Based on the foregoing, we are of the opinion that:

 

  1. the Company has qualified for treatment as a REIT under the Internal Revenue Code for its taxable year ended December 31, 2006, and the Company’s organization and method of operation will enable it to meet the requirements for qualification and taxation as a REIT for its taxable year ending December 31, 2007, and to continue to meet such requirements in each taxable year thereafter; and

 

  2. the descriptions of the law and the legal conclusions contained in the Prospectus under the caption “Certain U.S. Federal Income Tax Considerations” are correct in all material respects.
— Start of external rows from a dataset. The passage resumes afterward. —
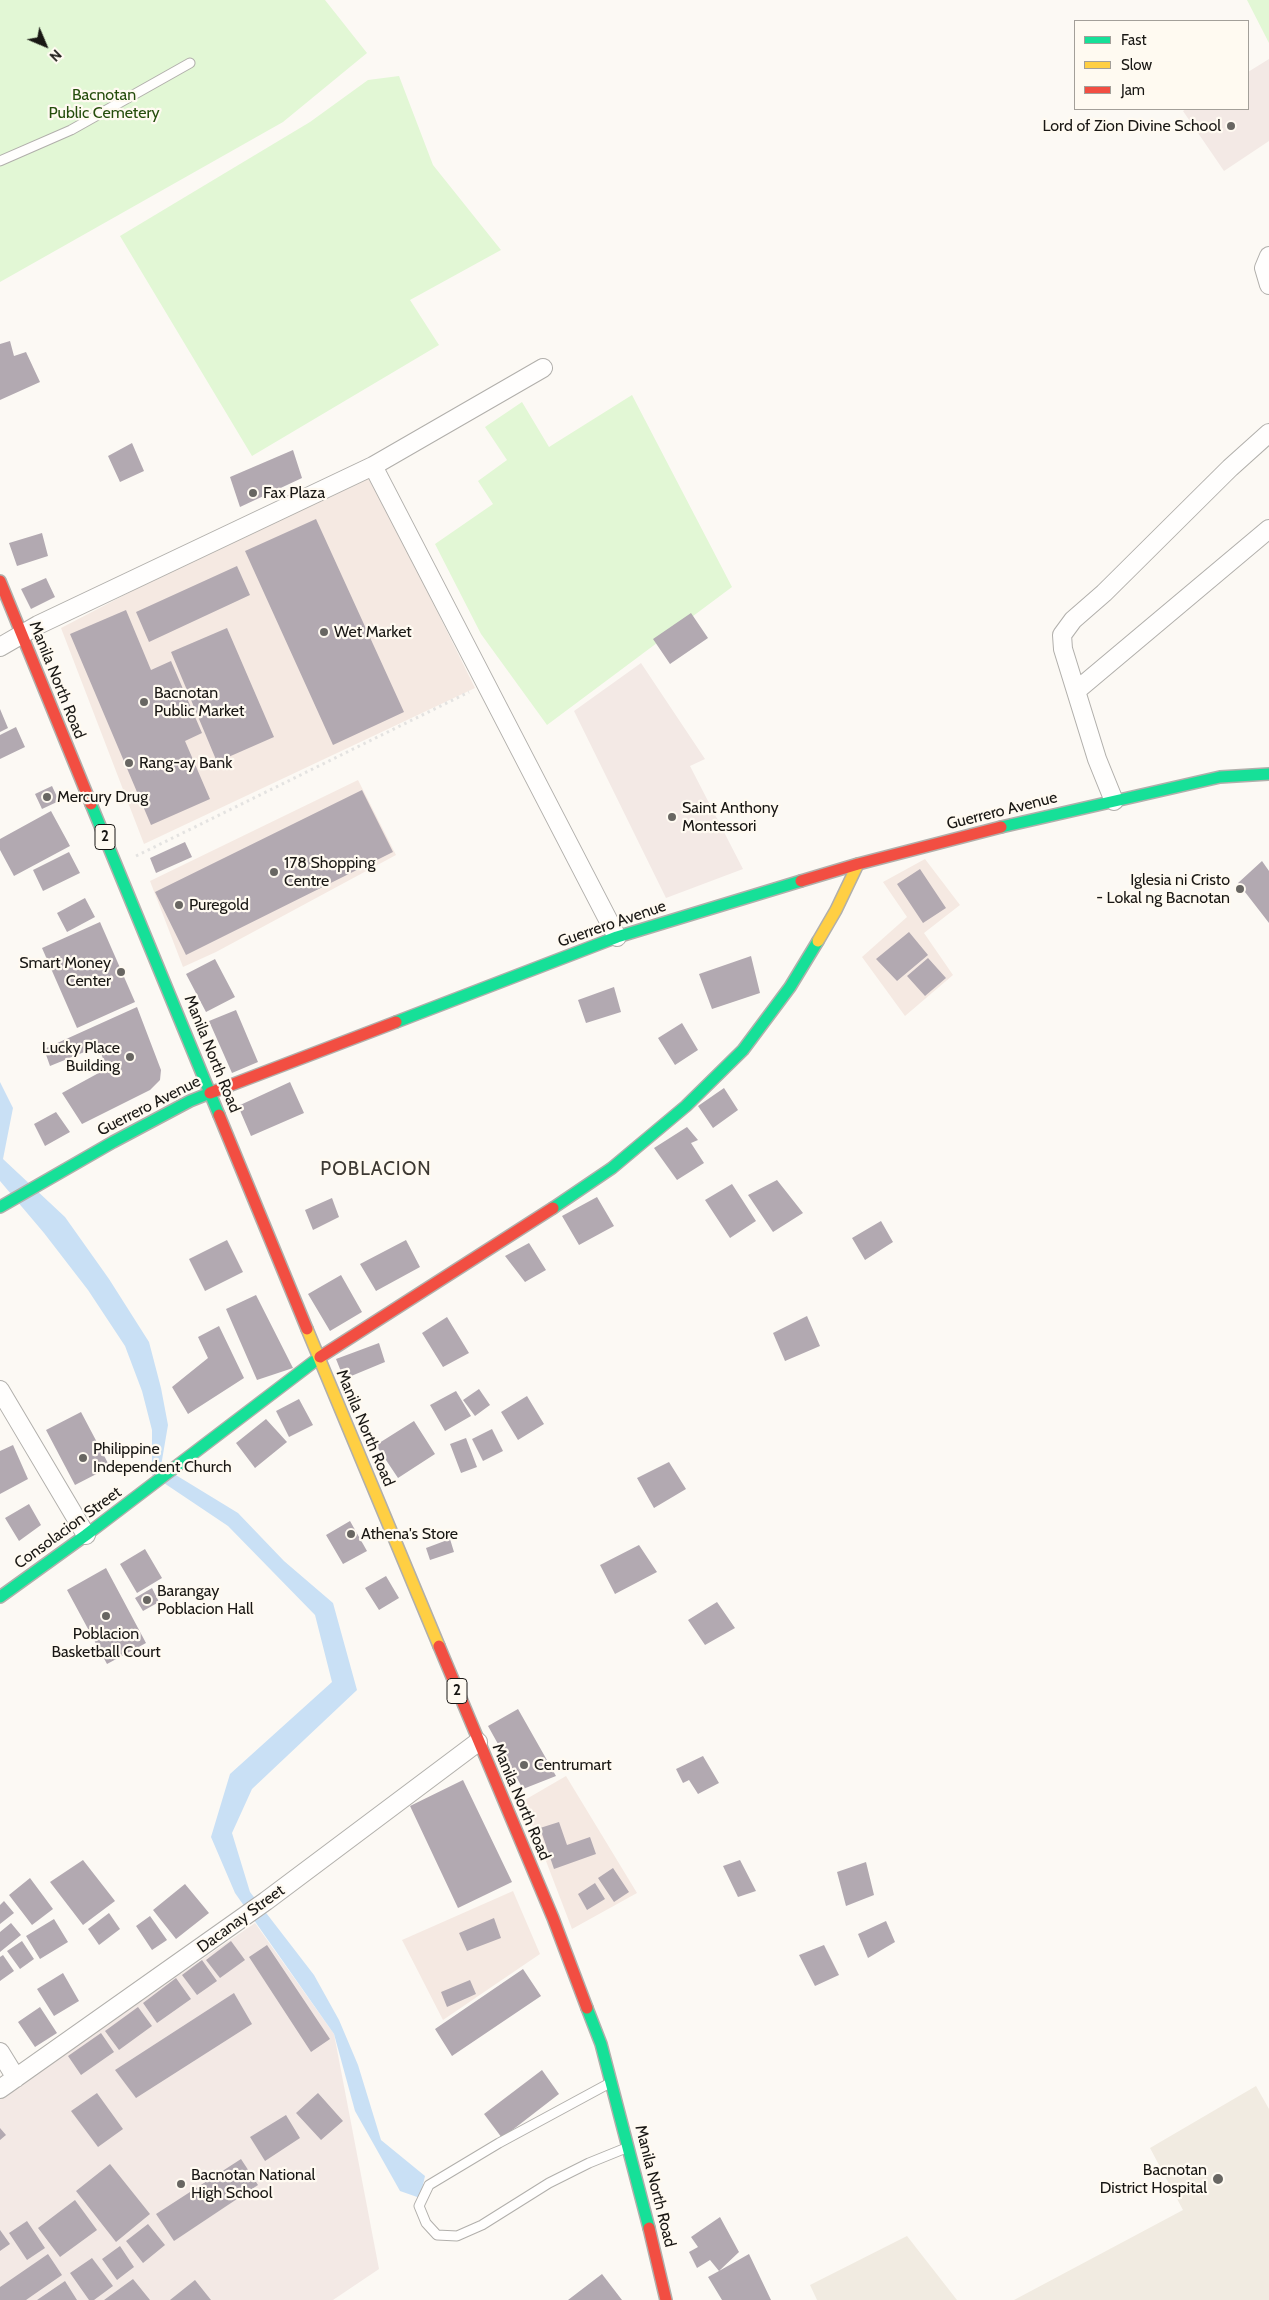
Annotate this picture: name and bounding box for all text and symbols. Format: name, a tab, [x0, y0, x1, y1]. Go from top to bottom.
north arrow	[20, 20, 70, 70]
legend	[1074, 20, 1249, 110]
text: Fast	[1121, 31, 1146, 49]
text: N	[46, 46, 65, 65]
text: Slow	[1121, 56, 1152, 74]
text: Jam	[1121, 81, 1145, 99]
park label: Bacnotan Public Cemetery	[48, 85, 160, 123]
place label: Lord of Zion Divine School	[1042, 116, 1221, 136]
marker: Lord of Zion Divine School	[1225, 120, 1237, 132]
place label: Fax Plaza	[263, 483, 325, 503]
marker: Fax Plaza	[247, 487, 259, 499]
street label: Manila North Road	[25, 618, 89, 742]
place label: Wet Market	[334, 622, 412, 642]
marker: Wet Market	[318, 626, 330, 638]
place label: Bacnotan Public Market	[154, 683, 244, 721]
marker: Bacnotan Public Market	[138, 696, 150, 708]
place label: Rang-ay Bank	[139, 753, 232, 773]
marker: Rang-ay Bank	[123, 757, 135, 769]
place label: Mercury Drug	[57, 787, 148, 807]
street label: Guerrero Avenue	[945, 788, 1059, 834]
marker: Mercury Drug	[41, 791, 53, 803]
place label: Saint Anthony Montessori	[682, 798, 779, 836]
marker: Saint Anthony Montessori	[666, 811, 678, 823]
road number: 2	[95, 824, 115, 850]
place label: 178 Shopping Centre	[284, 853, 375, 891]
marker: 178 Shopping Centre	[268, 866, 280, 878]
place label: Iglesia ni Cristo - Lokal ng Bacnotan	[1096, 870, 1230, 908]
marker: Iglesia ni Cristo - Lokal ng Bacnotan	[1234, 883, 1246, 895]
place label: Puregold	[189, 895, 249, 915]
street label: Guerrero Avenue	[555, 896, 669, 952]
marker: Puregold	[173, 899, 185, 911]
place label: Smart Money Center	[19, 953, 111, 991]
marker: Smart Money Center	[115, 966, 127, 978]
street label: Manila North Road	[180, 992, 244, 1116]
place label: Lucky Place Building	[42, 1038, 120, 1076]
marker: Lucky Place Building	[124, 1051, 136, 1063]
street label: Guerrero Avenue	[94, 1072, 204, 1140]
district label: POBLACION	[319, 1158, 433, 1180]
street label: Manila North Road	[332, 1367, 398, 1489]
place label: Philippine Independent Church	[93, 1439, 232, 1477]
marker: Philippine Independent Church	[77, 1452, 89, 1464]
street label: Consolacion Street	[11, 1483, 125, 1573]
place label: Athena's Store	[361, 1524, 458, 1544]
marker: Athena's Store	[345, 1528, 357, 1540]
place label: Barangay Poblacion Hall	[157, 1581, 253, 1619]
marker: Barangay Poblacion Hall	[141, 1594, 153, 1606]
marker: Poblacion Basketball Court	[100, 1610, 112, 1622]
place label: Poblacion Basketball Court	[51, 1624, 161, 1662]
road number: 2	[447, 1678, 467, 1704]
street label: Manila North Road	[488, 1741, 554, 1863]
place label: Centrumart	[534, 1755, 612, 1775]
marker: Centrumart	[518, 1759, 530, 1771]
street label: Dacanay Street	[194, 1881, 288, 1957]
street label: Manila North Road	[631, 2123, 679, 2249]
place label: Bacnotan District Hospital	[1100, 2160, 1207, 2198]
place label: Bacnotan National High School	[191, 2165, 315, 2203]
marker: Bacnotan District Hospital	[1211, 2172, 1225, 2186]
marker: Bacnotan National High School	[175, 2178, 187, 2190]

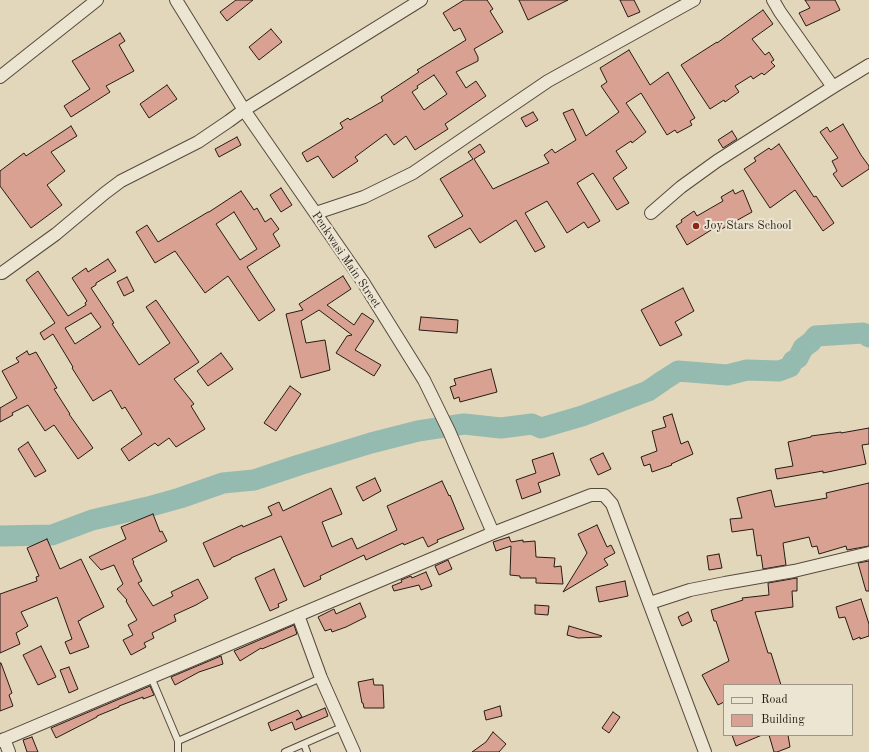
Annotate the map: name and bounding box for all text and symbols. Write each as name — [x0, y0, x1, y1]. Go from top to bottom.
street label: Penkwasi Main Street — [308, 209, 384, 311]
place label: Joy Stars School — [704, 219, 792, 233]
marker: Joy Stars School — [691, 221, 701, 231]
legend — [723, 684, 853, 736]
text: Road — [761, 694, 788, 706]
text: Building — [761, 714, 805, 726]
The Company’s qualification and taxation as a REIT depends upon the Company’s ability to meet on a continuing basis, through actual annual operating and other results, the various requirements under the Internal Revenue Code and described in the Prospectus with regard to, among other things, the sources of its gross income, the composition of its assets, the level of its distributions to stockholders and the diversity of its stock ownership. O’Melveny & Myers LLP will not review the Company’s compliance with these requirements on a continuing basis. Accordingly, no assurance can be given that the actual results of the operations of the Company, the Subsidiaries and the Property Partnerships, the sources of their income, the nature of their assets, the level of the Company’s distributions to stockholders and the diversity of its stock ownership for any given taxable year will satisfy the requirements under the Internal Revenue Code for qualification and taxation as a REIT. Other than as expressly stated above, we express no opinion on any issue relating to the Company, one or more of the Subsidiaries or the Property Partnerships or to any investment therein. Furthermore, we assume no obligation to advise you of any changes in the foregoing subsequent to the date of this letter, and we are not undertaking to update this letter after the date hereof.

We hereby consent to the filing of this opinion as an exhibit to the Registration Statement and the use of the name of our firm therein.